New referrals
A substantial part of outpatient care in head and neck surgical oncology
work involves assessment of patients referred in with symptoms
suspicious of HNC. Apart from a few malignancies (basal cell carcinomas,
low-grade salivary gland tumours and well-differentiated thyroid cancer
in young patients), most HNCs progress within a matter of months, and a
delay in management can have an adverse effect on the prognosis. In
2000, the Department of Health in the UK developed national guidelines
for referral of suspected HNC from primary care, updated by the National
Institute for Health and Care Excellence (NICE) in 2005 and 2015.
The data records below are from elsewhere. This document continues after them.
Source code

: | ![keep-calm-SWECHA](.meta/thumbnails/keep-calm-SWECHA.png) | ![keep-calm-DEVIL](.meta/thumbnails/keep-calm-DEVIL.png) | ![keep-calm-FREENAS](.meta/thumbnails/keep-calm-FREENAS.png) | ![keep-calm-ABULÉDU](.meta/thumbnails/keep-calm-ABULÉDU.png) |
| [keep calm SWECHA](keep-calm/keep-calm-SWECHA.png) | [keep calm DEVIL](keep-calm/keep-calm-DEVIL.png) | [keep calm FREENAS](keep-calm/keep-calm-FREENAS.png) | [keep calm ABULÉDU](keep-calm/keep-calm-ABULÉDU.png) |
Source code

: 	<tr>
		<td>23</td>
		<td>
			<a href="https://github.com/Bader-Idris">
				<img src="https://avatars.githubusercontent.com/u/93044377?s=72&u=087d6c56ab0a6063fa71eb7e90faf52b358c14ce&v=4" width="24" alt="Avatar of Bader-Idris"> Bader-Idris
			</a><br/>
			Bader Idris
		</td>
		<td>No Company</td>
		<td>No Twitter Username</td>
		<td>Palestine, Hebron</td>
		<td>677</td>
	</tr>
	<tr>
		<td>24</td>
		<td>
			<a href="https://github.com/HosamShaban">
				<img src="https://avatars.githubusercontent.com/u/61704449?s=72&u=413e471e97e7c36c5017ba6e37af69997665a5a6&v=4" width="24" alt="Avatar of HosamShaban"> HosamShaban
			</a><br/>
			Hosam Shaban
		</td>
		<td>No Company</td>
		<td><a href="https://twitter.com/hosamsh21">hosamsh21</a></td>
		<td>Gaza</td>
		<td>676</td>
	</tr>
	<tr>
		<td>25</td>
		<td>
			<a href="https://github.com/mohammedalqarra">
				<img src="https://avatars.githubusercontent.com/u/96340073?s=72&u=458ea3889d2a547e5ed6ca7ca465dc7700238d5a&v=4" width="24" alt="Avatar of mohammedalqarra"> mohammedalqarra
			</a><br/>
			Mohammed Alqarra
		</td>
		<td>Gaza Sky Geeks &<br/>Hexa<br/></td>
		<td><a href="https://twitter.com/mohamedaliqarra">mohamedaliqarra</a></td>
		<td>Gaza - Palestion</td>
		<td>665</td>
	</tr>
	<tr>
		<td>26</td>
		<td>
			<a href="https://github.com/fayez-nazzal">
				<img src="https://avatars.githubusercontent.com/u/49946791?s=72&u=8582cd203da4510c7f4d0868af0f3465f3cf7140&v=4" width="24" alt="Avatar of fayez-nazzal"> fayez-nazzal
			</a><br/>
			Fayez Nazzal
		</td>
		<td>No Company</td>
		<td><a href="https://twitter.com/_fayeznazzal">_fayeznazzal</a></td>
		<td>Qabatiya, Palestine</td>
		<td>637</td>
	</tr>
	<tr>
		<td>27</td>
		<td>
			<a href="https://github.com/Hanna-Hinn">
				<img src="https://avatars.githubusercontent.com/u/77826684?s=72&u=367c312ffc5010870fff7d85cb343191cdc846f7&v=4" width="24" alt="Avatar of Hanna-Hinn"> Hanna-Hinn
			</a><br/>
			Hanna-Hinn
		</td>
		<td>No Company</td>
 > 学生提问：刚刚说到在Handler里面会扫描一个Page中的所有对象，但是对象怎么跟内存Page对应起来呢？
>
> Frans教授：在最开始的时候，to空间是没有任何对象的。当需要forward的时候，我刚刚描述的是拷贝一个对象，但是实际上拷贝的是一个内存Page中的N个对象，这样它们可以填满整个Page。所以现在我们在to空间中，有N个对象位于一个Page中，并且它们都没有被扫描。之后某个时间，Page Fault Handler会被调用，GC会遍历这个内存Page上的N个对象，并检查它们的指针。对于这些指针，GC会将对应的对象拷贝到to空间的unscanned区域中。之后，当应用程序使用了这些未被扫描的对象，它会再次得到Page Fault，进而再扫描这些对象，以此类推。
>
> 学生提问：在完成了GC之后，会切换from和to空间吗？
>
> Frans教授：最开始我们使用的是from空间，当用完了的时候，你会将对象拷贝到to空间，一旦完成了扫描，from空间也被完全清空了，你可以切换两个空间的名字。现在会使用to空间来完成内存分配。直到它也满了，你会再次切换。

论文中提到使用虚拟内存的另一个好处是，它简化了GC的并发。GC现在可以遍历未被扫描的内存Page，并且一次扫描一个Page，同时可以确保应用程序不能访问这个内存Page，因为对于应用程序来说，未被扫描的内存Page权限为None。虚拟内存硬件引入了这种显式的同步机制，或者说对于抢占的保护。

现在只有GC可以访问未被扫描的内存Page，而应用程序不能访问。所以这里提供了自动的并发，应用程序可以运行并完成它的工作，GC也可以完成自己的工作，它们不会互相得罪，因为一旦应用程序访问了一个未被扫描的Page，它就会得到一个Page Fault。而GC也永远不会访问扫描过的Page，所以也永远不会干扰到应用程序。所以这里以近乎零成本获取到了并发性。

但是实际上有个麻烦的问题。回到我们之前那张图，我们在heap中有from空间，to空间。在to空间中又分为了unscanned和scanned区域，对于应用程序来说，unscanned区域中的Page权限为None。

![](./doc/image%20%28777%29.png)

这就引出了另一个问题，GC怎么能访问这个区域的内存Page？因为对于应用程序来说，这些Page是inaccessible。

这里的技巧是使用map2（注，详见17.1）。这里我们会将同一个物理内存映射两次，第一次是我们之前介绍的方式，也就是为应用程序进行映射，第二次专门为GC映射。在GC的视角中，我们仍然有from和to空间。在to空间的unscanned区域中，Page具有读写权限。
Systematic reviews have shown that the pooled detection rate of cancer
in this population is between 8.8% 8 and 11.1%9. Thus, the vast majority of referrals may be safely
triaged to a deferred assessment.
In 2016, our group used information from a cohort of 4715 patients
referred in for suspected HNC to generate a 13-symptom inventory which,
when combined with age, could generate a personalised risk of cancer
with a high diagnostic efficacy (area under the curve (AUC) 0.77)10. Sensitivity analysis identified the 8% risk
probability cut off to offer optimal performance for the calculator.
This risk calculator was subsequently validated in an external cohort of
1998 patients, where it performed well compared to the inception cohort,
with an AUC of 0.81 11.
After further refinements using additional information to the symptom
inventory in a new cohort (n= 3531), we published the Head and Neck
Cancer Risk Calculator (HaNC-RC)-V.2, which demonstrated increased
diagnostic efficacy with an area under the curve of 0.89, and a
sensitivity of 85% 12. The model performed optimally
at a probability cut off of 7.1%, where the negative predictive value
(NPV) was 98.6%. Thus, when the symptom inventory is applied to a
patient who has been referred for suspected cancer and the calculator
indicates a <7% risk probability for cancer diagnosis, the
chance of missing cancer if the patient is not seen by a face-to-face
conventional consultation is 1.4%. In all these instances, a logistic
regression model was used to define personalised probability risk for
each patient. When a variety of machine learning algorithms were used on
a similar cohort of 5082 patients referred for suspected HNC, logistic
regression, the technique used to create the calculator, offered one of
the highest true negative rates, an essential characteristic of a test
to triage patients out during resource constrained times13.